BEGIN TEXT PASSAGE
Companies are rewarding shareholders with record levels of dividends as corporate balance sheets shake off the hangover of the Covid-19 crisis.
Firms paid shareholders $403.5bn in dividends in the third quarter of the year, the highest total ever recorded for the three months to September, research by Janus Henderson has found.
Dividends are 22 per cent higher than they were over the same period a year ago and are now just two per cent below their pre-pandemic peak in the first quarter of last year.
The surge in shareholder payouts has been driven by soaring commodity prices boosting miners’ bottom lines, allowing them to flood investors with cash.
More than two thirds of the annual growth in dividends came from the mining sector, Janus Henderson said.
Prices for copper, iron ore and other key raw materials have sky rocketed in recent months due to the rapid rollout of vaccination programmes around the world allowing countries to lift Covid-19 restrictions, triggering a sharp rebound in economic activity.
The pandemic unlocking has fed demand for raw materials, lifting prices sharply.
The likes of BHP, Anglo American and Glencore have ridden the wave of the commodity rally, so much so that BHP will be the world’s largest dividend payer in 2021, according to Janus Henderson.
Banks also contributed to the historically high dividend reading, caused by global regulators ending a blockade on shareholder reimbursements in the sector. Weaker than forecast loan loss reserves also allowed banks to reward shareholders by more than expected.
Jane Shoemake, client portfolio manager at Janus Henderson, said: “Mining companies all around the world have benefited from sky-high commodity prices. Many of them delivered record results and dividends followed suit.”
“Banks took quick advantage of the relaxation of limits on dividends and restored payouts to a higher level than seemed possible even a few months ago.”
As a result of the unexpected record dividend print, Janus Henderson hiked its forecasts for the total value of shareholder payouts this year to £1.46 trillion, a record high, and expects global dividends to surpass their pre-pandemic peak by the end of this year.
However, dividend growth may slow due to commodity prices pulling back from historic highs.
“A big driver for 2022 will be the ongoing restoration of banking dividends, but it seems unlikely that mining companies can sustain this level of payouts given their reliance on volatile underlying commodity prices – some of these have already fallen,” Shoemake added.
END TEXT PASSAGE
BEGIN DATASET RECORDS
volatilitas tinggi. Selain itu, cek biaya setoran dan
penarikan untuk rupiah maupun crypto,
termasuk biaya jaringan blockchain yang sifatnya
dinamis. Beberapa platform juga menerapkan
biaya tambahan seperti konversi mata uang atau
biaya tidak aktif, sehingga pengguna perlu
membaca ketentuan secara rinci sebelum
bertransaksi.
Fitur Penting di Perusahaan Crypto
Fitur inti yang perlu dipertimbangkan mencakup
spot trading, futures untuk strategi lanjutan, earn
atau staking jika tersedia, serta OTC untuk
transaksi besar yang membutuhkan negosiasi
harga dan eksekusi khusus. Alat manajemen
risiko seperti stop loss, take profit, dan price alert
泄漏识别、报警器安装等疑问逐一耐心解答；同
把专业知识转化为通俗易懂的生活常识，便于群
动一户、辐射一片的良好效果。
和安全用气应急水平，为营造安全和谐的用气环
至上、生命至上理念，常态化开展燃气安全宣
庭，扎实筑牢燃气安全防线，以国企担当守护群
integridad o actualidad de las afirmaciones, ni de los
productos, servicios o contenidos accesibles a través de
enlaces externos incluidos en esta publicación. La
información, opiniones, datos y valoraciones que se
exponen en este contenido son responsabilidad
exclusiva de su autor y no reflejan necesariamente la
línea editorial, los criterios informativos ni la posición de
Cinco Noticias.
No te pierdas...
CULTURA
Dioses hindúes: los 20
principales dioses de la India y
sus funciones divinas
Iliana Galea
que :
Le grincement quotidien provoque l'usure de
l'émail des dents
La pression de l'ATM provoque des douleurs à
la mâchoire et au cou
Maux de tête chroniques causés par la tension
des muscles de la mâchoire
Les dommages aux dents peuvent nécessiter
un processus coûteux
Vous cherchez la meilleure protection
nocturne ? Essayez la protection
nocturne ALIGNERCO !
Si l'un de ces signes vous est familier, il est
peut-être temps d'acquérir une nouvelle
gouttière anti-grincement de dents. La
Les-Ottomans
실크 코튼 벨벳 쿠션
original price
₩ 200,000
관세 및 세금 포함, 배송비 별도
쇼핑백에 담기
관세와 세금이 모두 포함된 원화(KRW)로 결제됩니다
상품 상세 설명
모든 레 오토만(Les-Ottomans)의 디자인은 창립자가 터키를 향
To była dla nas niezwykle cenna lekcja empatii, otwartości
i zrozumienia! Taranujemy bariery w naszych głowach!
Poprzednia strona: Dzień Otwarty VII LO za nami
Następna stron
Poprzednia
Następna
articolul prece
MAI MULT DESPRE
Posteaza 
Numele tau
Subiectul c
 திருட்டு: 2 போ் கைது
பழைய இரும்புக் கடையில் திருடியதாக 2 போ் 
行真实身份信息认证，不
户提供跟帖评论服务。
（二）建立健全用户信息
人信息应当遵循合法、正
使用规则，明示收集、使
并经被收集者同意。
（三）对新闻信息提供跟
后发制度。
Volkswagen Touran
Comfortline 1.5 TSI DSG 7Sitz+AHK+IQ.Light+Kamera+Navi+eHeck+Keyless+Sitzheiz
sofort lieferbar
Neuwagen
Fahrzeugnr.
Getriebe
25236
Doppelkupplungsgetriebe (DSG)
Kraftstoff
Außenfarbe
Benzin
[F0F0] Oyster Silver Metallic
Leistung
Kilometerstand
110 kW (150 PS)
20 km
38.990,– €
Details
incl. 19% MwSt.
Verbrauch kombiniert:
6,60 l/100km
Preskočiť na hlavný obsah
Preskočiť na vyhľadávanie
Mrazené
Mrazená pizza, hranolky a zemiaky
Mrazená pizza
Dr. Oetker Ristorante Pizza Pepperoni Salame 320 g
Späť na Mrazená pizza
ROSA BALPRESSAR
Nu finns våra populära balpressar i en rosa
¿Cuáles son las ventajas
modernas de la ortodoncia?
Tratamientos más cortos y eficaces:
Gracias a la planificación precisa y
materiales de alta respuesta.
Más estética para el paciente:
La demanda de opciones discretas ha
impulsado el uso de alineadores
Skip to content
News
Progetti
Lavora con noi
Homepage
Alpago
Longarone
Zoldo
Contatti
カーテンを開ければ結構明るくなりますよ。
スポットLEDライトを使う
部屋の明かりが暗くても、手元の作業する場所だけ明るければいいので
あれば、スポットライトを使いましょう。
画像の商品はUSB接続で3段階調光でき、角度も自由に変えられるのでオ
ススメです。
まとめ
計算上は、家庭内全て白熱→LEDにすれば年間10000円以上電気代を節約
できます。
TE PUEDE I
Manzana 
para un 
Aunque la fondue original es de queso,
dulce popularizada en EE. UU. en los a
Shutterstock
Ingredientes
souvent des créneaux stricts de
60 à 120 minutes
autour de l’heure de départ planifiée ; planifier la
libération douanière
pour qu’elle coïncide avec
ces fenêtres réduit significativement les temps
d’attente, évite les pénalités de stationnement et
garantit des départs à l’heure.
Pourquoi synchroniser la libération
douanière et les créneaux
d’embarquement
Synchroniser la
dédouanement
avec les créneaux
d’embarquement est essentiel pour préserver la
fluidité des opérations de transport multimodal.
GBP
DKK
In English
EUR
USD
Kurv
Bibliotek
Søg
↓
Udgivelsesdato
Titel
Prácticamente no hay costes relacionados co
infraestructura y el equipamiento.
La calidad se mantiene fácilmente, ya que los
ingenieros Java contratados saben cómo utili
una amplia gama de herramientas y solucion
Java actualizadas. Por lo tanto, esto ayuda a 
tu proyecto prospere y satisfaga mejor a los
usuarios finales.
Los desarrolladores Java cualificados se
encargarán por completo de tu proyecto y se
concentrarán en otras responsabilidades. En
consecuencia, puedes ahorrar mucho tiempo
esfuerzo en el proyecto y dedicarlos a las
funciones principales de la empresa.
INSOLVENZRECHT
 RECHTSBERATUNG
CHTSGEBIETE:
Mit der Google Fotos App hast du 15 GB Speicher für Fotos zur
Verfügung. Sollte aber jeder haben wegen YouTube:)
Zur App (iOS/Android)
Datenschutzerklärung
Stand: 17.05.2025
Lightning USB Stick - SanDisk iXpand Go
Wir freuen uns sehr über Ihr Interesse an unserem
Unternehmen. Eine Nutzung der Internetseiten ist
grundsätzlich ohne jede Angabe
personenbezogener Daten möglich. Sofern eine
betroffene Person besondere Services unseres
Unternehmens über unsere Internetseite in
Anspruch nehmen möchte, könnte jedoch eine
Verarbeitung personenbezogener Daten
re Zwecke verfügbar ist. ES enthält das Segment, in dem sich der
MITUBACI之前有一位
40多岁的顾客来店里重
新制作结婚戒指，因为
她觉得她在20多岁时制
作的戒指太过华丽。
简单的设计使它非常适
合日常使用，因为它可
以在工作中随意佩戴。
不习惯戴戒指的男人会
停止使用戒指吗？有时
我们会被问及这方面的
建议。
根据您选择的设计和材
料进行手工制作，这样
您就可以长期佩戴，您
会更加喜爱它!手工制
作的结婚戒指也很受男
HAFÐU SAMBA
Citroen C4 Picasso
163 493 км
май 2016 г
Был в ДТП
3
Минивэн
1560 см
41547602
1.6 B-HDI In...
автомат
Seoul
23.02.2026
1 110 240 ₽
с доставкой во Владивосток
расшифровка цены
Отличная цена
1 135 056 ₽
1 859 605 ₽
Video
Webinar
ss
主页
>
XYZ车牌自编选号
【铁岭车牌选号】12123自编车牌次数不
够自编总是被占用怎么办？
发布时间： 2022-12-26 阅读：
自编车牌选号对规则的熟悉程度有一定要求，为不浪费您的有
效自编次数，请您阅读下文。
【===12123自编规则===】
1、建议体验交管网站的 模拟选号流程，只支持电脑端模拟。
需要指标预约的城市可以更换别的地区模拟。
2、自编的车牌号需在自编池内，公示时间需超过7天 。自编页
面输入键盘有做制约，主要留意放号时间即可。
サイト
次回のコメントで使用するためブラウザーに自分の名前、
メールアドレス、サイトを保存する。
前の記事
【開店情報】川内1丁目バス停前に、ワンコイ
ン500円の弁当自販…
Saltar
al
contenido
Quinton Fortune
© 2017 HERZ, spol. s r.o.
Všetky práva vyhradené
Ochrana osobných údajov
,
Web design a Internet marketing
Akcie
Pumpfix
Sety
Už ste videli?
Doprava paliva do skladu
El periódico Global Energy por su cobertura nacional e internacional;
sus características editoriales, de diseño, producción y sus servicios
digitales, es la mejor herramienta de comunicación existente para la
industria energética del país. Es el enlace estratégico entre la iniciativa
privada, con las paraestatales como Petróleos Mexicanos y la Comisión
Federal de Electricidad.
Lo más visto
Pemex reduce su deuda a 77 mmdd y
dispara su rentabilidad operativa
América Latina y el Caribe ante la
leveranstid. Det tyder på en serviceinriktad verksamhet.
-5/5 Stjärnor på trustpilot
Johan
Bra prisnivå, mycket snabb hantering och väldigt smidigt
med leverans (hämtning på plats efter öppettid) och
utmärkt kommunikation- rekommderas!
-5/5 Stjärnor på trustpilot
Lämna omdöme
END DATASET RECORDS
§ **REQUIRED WORK**:
1. Reproduce the passage of the dividends article from "Jane Shoemake, client" to "from historic highs.".
2. Using the dividends article, answer these:
(a) How much did firms pay shareholders in dividends in the third quarter?
(b) Which company will be the world's largest dividend payer in 2021, according to Janus Henderson?
(c) To what total did Janus Henderson raise its forecast for shareholder payouts this year?
The entries have nothing to do with the exercise.

§ **TASK RESPONSES**:
1.
Jane Shoemake, client portfolio manager at Janus Henderson, said: “Mining companies all around the world have benefited from sky-high commodity prices. Many of them delivered record results and dividends followed suit.”
“Banks took quick advantage of the relaxation of limits on dividends and restored payouts to a higher level than seemed possible even a few months ago.”
As a result of the unexpected record dividend print, Janus Henderson hiked its forecasts for the total value of shareholder payouts this year to £1.46 trillion, a record high, and expects global dividends to surpass their pre-pandemic peak by the end of this year.
However, dividend growth may slow due to commodity prices pulling back from historic highs.

2.
(a) $403.5bn
(b) BHP
(c) £1.46 trillion